Generally speaking, a pupil with hand held computer has to store field data in a spreadsheet or database, write notes in a word processor; return to school or home; upload both to a PC or Mac; and only then start to merge them or share them with peers.
With the trial set of Asus netbooks, I was able to take groups of students out and make the computing a seamless part of the fieldwork. There are several levels to this.
Most basic level: sneakernet.
This applies in most field contexts. Here, the pupil enters his or her own data and makes his or her own notes, as in the usual handheld setup. However, a single USB flash drive is circulated continually around the group, each pupil backing up their work to it as it reaches them and then copying a complete set of files back to their own machine. It’s necessary to name the files logically (Jesh_Kaur.doc, Jesh_Kaur.xls; John_Smith.doc, John_Smith.xls; and so on) and to avoid overwriting and keep individual work distinct, but once that habit is established it means that every member of the group has both multiple recent backups her or his own work (on both the USB drive and the computers of other members of the group) and also reference access to near current copies of everyone else’s.
The next level: WAN to go.
This was amazingly easy to set up and use, though not suitable for all settings. All that is required is a wireless router, a power supply, and a relatively small study area. When in a museum, that lemonade bottling plant, or many other visit sites, a temporary wifi zone can (with site permission) be set up in an area such as the café or visitor centre. No internet access is available, but work sharing becomes immediate. If a wifi hard disk is attached to the router, so much the better – all shared work is then available to anyone within the coverage area, regardless of whether its author is within reach. If an adaptor is carried for running the router and disk from a vehicle’s cigarette lighter, good use can also be made of time on the minibus home afterwards.
Continuity at school and at home.
If each pupil is made an author on a shared blog, with restricted readership (to avoid predation risks, but also to provide the group with privacy from nonparticipant peers) and the teacher as administrator, subsequent write ups and analysis can be pooled. By copying and pasting material from the word processor or spreadsheet such blog entries are quickly and easily generated, then can be edited and developed in place.
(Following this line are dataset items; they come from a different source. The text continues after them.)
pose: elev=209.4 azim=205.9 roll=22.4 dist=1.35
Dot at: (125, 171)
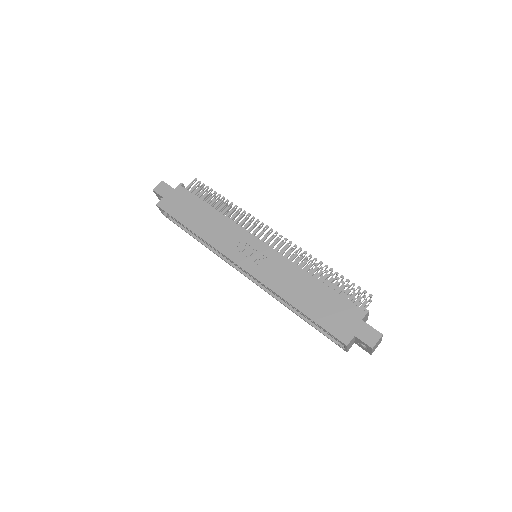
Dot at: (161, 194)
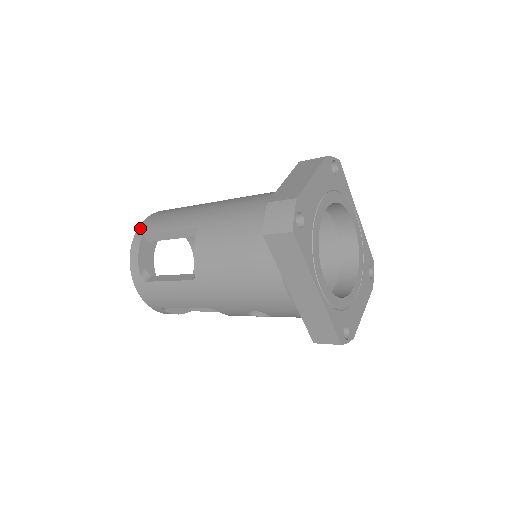
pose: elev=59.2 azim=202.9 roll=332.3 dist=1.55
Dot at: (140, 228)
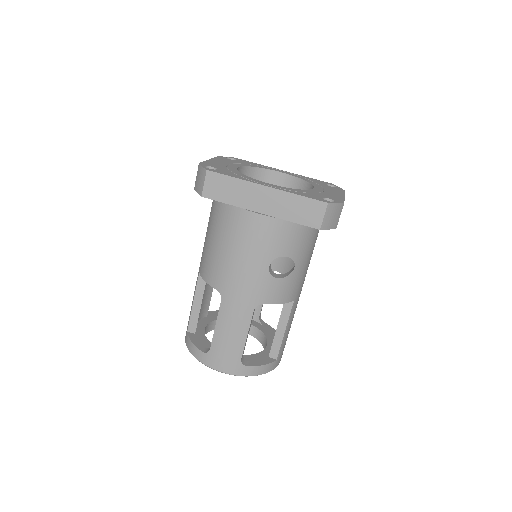
Dot at: occluded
The blog takes care of permissions – each member of a group can red everyone’s material but only change his/her own. A small portable computer continually in the same pupil’s hands, allowing work to be done when that pupil feels like it (at home or at school), able to access the blog whenever and wherever wifi access is accessible, a great incentive to participate.
Team science
All in all, my trial period with these “netbooks” has been the best opportunity yet to develop in pupils a genuine constructivist experience of working in a real community of team science. The pupils working on this pilot responded magnificently, simultaneously nourishing and feeding from each other, exchanging ideas and critiques, competing to be the best contributors to shared success.
All I have to do now is get funding to buy a full class set for long term use!
[contributed by KateQ]
Netbooks - initial hardware housekeeping issues
April 28, 2008 on 9:47 pm | In mobile computing, practical activities, review - equipment | No Comments
I have been using Psion and Palm pocket computers extensively for some years to place computer assistance in the hands of primary pupils “doing science” outside the classroom. Given a trial set of “Classmate” Asus EEE PC subnotebooks (or “netbooks”) for a month, my first concern was not their capability (obviously greater, and to be dealt with in another post) but how far they could replace their smaller equivalents in the same rôle. The two crucial issues, with small children, are portability and survivability.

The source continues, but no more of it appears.